Core Concepts
Streaming workflows can significantly enhance data throughput and reliability, revolutionizing data analysis for time-sensitive experiments.
Abstract
Abstract:
Recent advancements in detector technology have increased data complexity.
High-performance computing (HPC) offers efficient data processing.
A streaming workflow at NERSC bypasses storage I/O bottlenecks.
Introduction:
Transition to digital data poses challenges in managing large datasets.

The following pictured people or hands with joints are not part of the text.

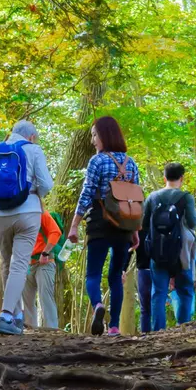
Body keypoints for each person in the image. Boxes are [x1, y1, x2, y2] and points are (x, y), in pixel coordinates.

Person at [0, 120, 54, 335]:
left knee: (7, 265)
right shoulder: (34, 150)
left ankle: (17, 317)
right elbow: (46, 184)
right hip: (28, 213)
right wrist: (33, 192)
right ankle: (6, 315)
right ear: (32, 137)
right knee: (19, 265)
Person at [66, 115, 142, 336]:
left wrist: (74, 226)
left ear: (104, 136)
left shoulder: (97, 161)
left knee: (93, 274)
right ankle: (115, 327)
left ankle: (98, 305)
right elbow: (135, 199)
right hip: (124, 224)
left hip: (99, 221)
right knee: (116, 275)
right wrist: (136, 229)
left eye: (94, 135)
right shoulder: (131, 163)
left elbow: (87, 194)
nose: (93, 141)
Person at [141, 162, 196, 332]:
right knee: (185, 291)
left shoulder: (152, 197)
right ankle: (183, 329)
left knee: (159, 293)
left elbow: (144, 224)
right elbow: (192, 223)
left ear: (164, 178)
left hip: (158, 250)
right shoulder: (186, 197)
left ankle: (157, 331)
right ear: (182, 178)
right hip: (181, 252)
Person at [23, 211, 64, 329]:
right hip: (26, 263)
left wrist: (45, 252)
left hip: (45, 261)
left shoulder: (42, 214)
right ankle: (30, 328)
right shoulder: (18, 216)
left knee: (45, 296)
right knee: (27, 299)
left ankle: (51, 329)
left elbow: (55, 232)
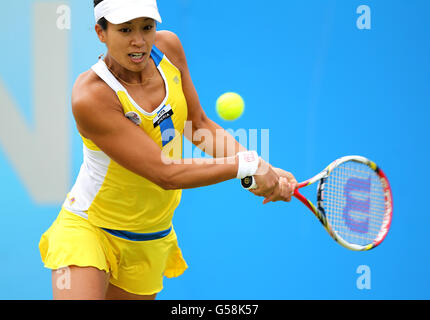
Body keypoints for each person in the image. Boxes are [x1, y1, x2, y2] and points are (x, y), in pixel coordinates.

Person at [39, 0, 297, 300]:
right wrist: (248, 165)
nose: (139, 41)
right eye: (125, 30)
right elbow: (165, 173)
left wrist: (264, 167)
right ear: (101, 32)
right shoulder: (91, 96)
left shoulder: (169, 49)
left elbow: (197, 126)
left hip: (150, 236)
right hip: (90, 228)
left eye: (147, 27)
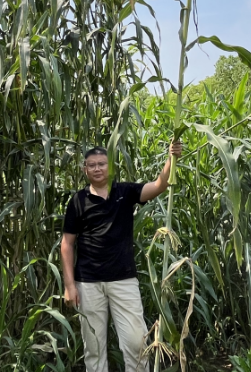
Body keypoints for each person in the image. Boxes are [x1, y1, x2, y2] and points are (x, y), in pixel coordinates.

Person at [60, 142, 182, 372]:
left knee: (137, 342)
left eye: (102, 164)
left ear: (111, 167)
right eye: (92, 165)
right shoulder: (77, 201)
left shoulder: (125, 192)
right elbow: (67, 244)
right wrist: (69, 285)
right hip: (88, 282)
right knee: (94, 348)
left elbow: (159, 185)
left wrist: (171, 159)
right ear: (85, 169)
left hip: (123, 280)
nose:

NERSC's Superfacility Project integrates EOS facilities with HPC resources.
Background:
The 4D Camera captures electron diffraction patterns rapidly for 4D-STEM analysis.
Large datasets from the camera require efficient processing methods.
Methods:
ZeroMQ-based pipeline facilitates direct data transfer for on-the-fly processing.
Pipeline pattern ensures fair distribution of messages across nodes.
Results:
Streaming workflow achieves up to a 14-fold increase in data transfer speed compared to file transfer methods.
Improved system predictability and reliability benefit time-sensitive experiments.
Related Work:
Various software packages leverage message queues and network data transfer in DAQ systems.
Conclusions and Outlook:
The streaming workflow reduces processing delays and dependency on shared file systems at NERSC.
Stats
The new workflow achieves up to a 14-fold increase in data throughput compared to traditional methods.
The streaming pipeline significantly enhances system predictability, reducing delays for time-sensitive experiments.
For larger datasets, the streaming pipeline outperforms the file transfer method, achieving faster processing times.